Dubai — The Middle East’s natural gas industry is preparing for one of its most ambitious growth phases yet, with industry leaders estimating that nearly $200 billion in investment will be required over the next four years to keep pace with rapidly rising electricity demand across the region.
The outlook was shared on Wednesday at the first Middle East Gas Conference in Dubai, where more than 150 senior figures from national and international oil companies, policymakers, financiers, and infrastructure executives met to assess the sector’s future and address mounting pressure on regional energy systems.
Hosted by Petroleum Economist in partnership with Crescent Petroleum, the event highlighted how population growth, expanding desalination needs, soaring cooling demand, and the rapid build-out of AI-driven digital infrastructure are collectively reshaping the region’s energy landscape. Experts stressed that gas will remain a crucial backbone for power generation and industrial development in the coming decade.
Majid Jafar, CEO of Crescent Petroleum and Board Managing Director of Dana Gas, said regional production is already rising at an unprecedented pace. “The Middle East is on course to become the world’s second-largest natural gas producer after North America. Since 2020, output has grown by more than 15 per cent, and we expect a further 30 per cent increase by 2030,” he said. Achieving that, he noted, will require substantial investment and a coordinated push to expand capacity.

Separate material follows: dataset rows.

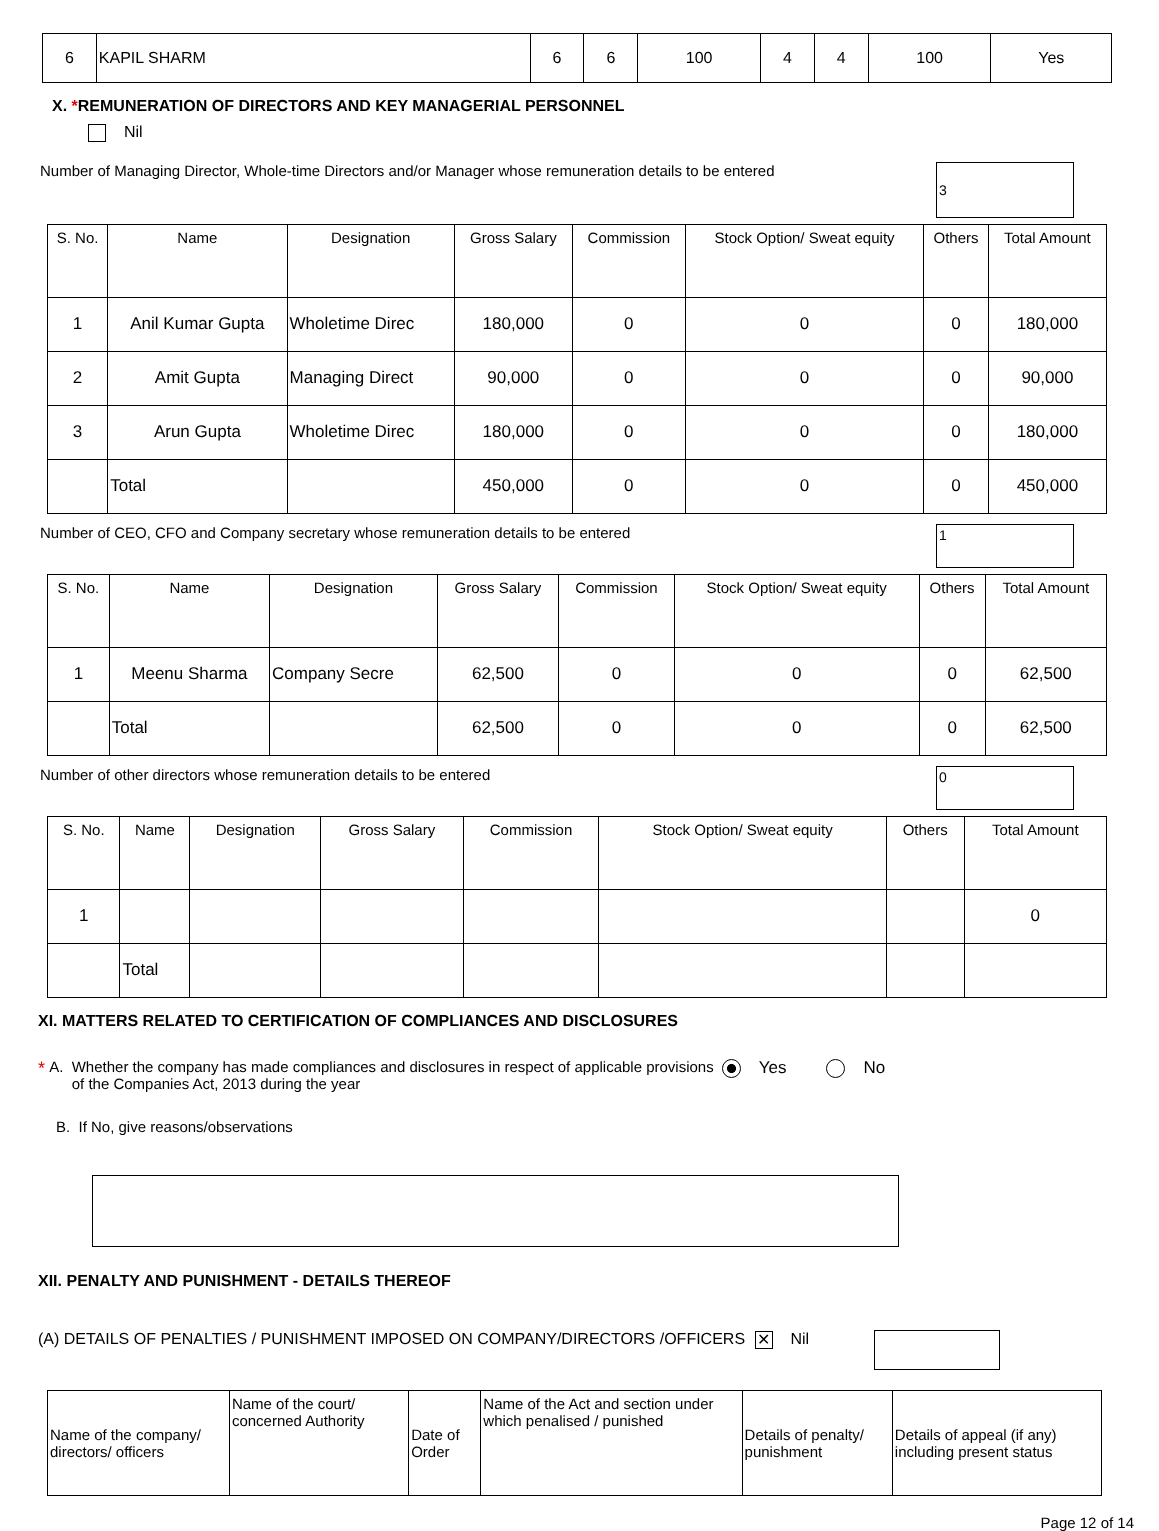| 6 | KAPIL SHARM | 6 | 6 | 100 | 4 | 4 | 100 | Yes |
X. *REMUNERATION OF DIRECTORS AND KEY MANAGERIAL PERSONNEL
Nil
Number of Managing Director, Whole-time Directors and/or Manager whose remuneration details to be entered 3
| S. No. | Name | Designation | Gross Salary | Commission | Stock Option/ Sweat equity | Others | Total Amount |
| --- | --- | --- | --- | --- | --- | --- | --- |
| 1 | Anil Kumar Gupta | Wholetime Direc | 180,000 | 0 | 0 | 0 | 180,000 |
| 2 | Amit Gupta | Managing Direct | 90,000 | 0 | 0 | 0 | 90,000 |
| 3 | Arun Gupta | Wholetime Direc | 180,000 | 0 | 0 | 0 | 180,000 |
| | Total | | 450,000 | 0 | 0 | 0 | 450,000 |
Number of CEO, CFO and Company secretary whose remuneration details to be entered 1
| S. No. | Name | Designation | Gross Salary | Commission | Stock Option/ Sweat equity | Others | Total Amount |
| --- | --- | --- | --- | --- | --- | --- | --- |
| 1 | Meenu Sharma | Company Secre | 62,500 | 0 | 0 | 0 | 62,500 |
| | Total | | 62,500 | 0 | 0 | 0 | 62,500 |
Number of other directors whose remuneration details to be entered 0
| S. No. | Name | Designation | Gross Salary | Commission | Stock Option/ Sweat equity | Others | Total Amount |
| --- | --- | --- | --- | --- | --- | --- | --- |
| 1 | | | | | | | 0 |
| | Total | | | | | | |
XI. MATTERS RELATED TO CERTIFICATION OF COMPLIANCES AND DISCLOSURES
* A. Whether the company has made compliances and disclosures in respect of applicable provisions of the Companies Act, 2013 during the year Yes No
B. If No, give reasons/observations
XII. PENALTY AND PUNISHMENT - DETAILS THEREOF
(A) DETAILS OF PENALTIES / PUNISHMENT IMPOSED ON COMPANY/DIRECTORS /OFFICERS ✕ Nil
| Name of the company/ directors/ officers | Name of the court/ concerned Authority | Date of Order | Name of the Act and section under which penalised / punished | Details of penalty/ punishment | Details of appeal (if any) including present status |
Page 12 of 14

“This is about more than power supply,” Jafar added. “Gas underpins economic opportunity, strengthens regional integration, and plays a central role in supporting diversified, sustainable growth.”
Meeting Europe-Scale Demand
Conference analysts revealed that the region will need to secure an additional 14 billion cubic feet per day of production by 2030, equivalent to the entire gas demand of Europe’s power sector today. Total output would reach 86 bcfd by the end of the decade if targets are met.
Delegates also noted that the UAE and Saudi Arabia’s aggressive efforts to position themselves as global AI hubs will significantly push electricity demand higher. AI data centers, described as “power-hungry engines of the future economy,” require stable and affordable baseload energy, an area where natural gas continues to offer a competitive advantage.
Representatives from ADNOC, Aramco, Shell, XRG, RAK Gas, Dana Gas, Bapco Energy, and SNOC joined global financial institutions including Deutsche Bank, Cantor Fitzgerald and FAB, reflecting the strong investor interest in the sector’s expansion.
Calls for Cooperation and New Investment Models
Musabbeh Al-Kaabi, CEO of ADNOC Upstream, and Abdulkarim Al-Ghamdi, Executive Vice President for Gas at Saudi Aramco, delivered keynote sessions focused on accelerating infrastructure development and strengthening regional supply chains.
Al-Ghamdi stressed that collaboration between governments, investors, and operators will be key to unlocking future growth. “Gas and its supporting infrastructure are essential for meeting rising demand and driving industrial expansion. Achieving this potential depends on coordinated policy, smart investment, and deeper partnerships across the sector,” he said.
Jassim Alshirawi, Secretary General of the International Energy Forum, echoed these sentiments, noting that natural gas remains central in every global energy forecast. He pointed to Aramco’s ongoing gas expansion programme, which aims to increase sales gas capacity by nearly 80 per cent by 2030, generating an estimated $12–15 billion in additional operating cash flow.
A Sector at a Turning Point
Paul Hickin, editor-in-chief and chief economist at Petroleum Economist, said the conference underscored how pivotal Middle Eastern gas will be for regional prosperity. “Bringing the sector together at this scale shows how vital gas is in supporting stable and sustainable growth for the region’s economies,” he said.
With global demand shifting and regional economies racing toward diversification, the Middle East’s gas strategy is poised to influence global energy markets for years to come. For now, industry leaders agree on one conclusion: meeting the region’s future power needs will require unprecedented investment, and the work must begin immediately.